Collins, who has become a national figure during President Donald Trump impeachment hearings, said in a statement to CNHI that as a father and a pastor, he believes “we have a sacred responsibility to protect the lives of unborn children.”
“The Supreme Court will soon face a critical decision as they consider whether to uphold Louisiana’s pro-life law,” Collins said, “and I’m proud to join my colleagues in urging the court to protect both the dignity of unborn children and the health of vulnerable mothers.”
Scott, the Tifton Republican, also signed onto the brief.
"Innocent life must be protected at every stage,” Scott said in a statement to CNHI. “I am proud to join my colleagues in advocating for better protections for mothers, their unborn children, and the rights of states to enact health and safety regulations to protect women in vulnerable situations.”
Carter, who represents coastal Georgia, said that as a heath care professional, father and grandfather, he supports the idea that “life states at conception.”
“I also strongly believe babies who survive attempted abortions should have the necessary access to health care,” Carter said in a statement to CNHI. “That is why I joined Representative Steve Scalise and more than 200 other members of Congress in filing an amicus brief to support Louisiana’s pro-life law that would require all abortion providers to have admitting privileges at local hospitals when emergencies occur. This is a commonsense law to protect lives of innocent babies and their mothers.”
Graves echoed his colleagues in a statement to CNHI.
"I have always protected and supported innocent life," he said. "I am proud to join my colleagues on this historic brief because every baby — born and unborn — has the right to life."
Abortion rights arguments have dominated conversation in the the South.
Abortion rights controlled Georgia politics last legislative session with the passage of the Georgia’s restrictive heartbeat bill — that would make abortion illegal once a doctor can detect a fetus’ heartbeat.
A federal judge deemed the law ‘unconstitutional’ and issued an injunction on the law in October, stopping it from going into effect on Jan. 1.

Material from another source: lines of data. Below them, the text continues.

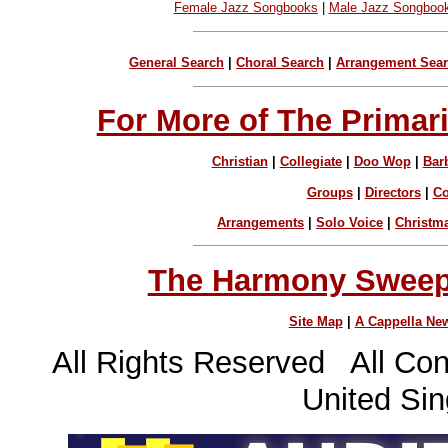
Female Jazz Songbooks
|
Male Jazz Songboo
General Search
|
Choral Search
|
Arrangement Sea
For More of The Primari
Christian
|
Collegiate
|
Doo Wop
|
Bar
Groups
|
Directors
|
C
Arrangements
|
Solo Voice
|
Christm
The Harmony Sweeps
Site Map
|
A Cappella Ne
All Rights Reserved All Con
United Sin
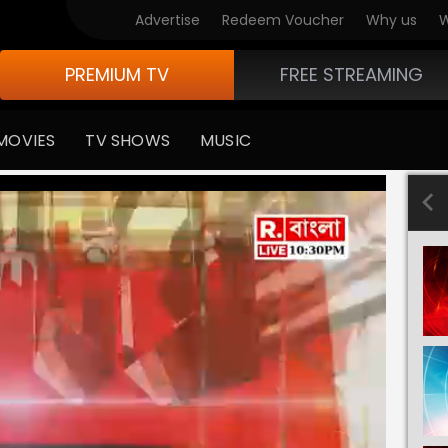
Advertise
Redeem Voucher
Why us
W
PREMIUM TV
FREE STREAMING
MOVIES
TV SHOWS
MUSIC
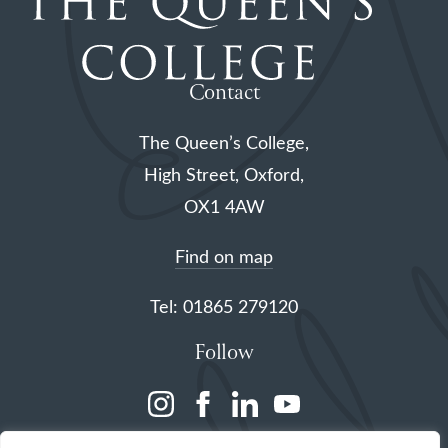
Contact
The Queen’s College,
High Street, Oxford,
OX1 4AW
Find on map
Tel: 01865 279120
Follow
(opens
(opens
(opens
(opens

The argument divided parties further in the halls of the Capitol. While the injunction was a win for abortion rights activists, lawmakers were weary that the block would change the eventual outcome.
In a statement to CNHI, ACLU of Georgia said that the brief is another step in government looking to control women's reproductive decisions.
“The ACLU of Georgia will always defend women’s autonomy against governmental interference,” Andrea Young, executive director, said. “Opponents of reproductive health care are doing everything possible to overrule women’s own healthcare decisions.”
The anti-abortion stance has become a staple of the conservative GOP platform and an enemy of Democrats.
Senate-designate Kelly Loeffler — scheduled to be sworn into office by Vice President Mike Pence on Jan. 6 — has made restricting abortion a key part of her image. Loeffler received pushback from conservatives upon appointment for the Atlanta Dream — which Loeffler co-owns — taking part in a WNBA league initiative that donated portions of ticket sales to Planned Parenthood.
But during her appointment press conference, she said she is adamantly pro-life. Her swearing-in will put add another anti-abortion ally to Georgia’s federal delegation in Washington, D.C.
U.S. Sen. David Perdue was among a handful of GOP senators who chose not to sign the brief — many of them, including the Macon-born Republican, are up for re-election next year. Perdue does not tend to weigh in on matters pending litigation, according to staff.
A spokeswoman for Perdue said that Perdue "has been and will continue to be a champion for life in the U.S. Senate."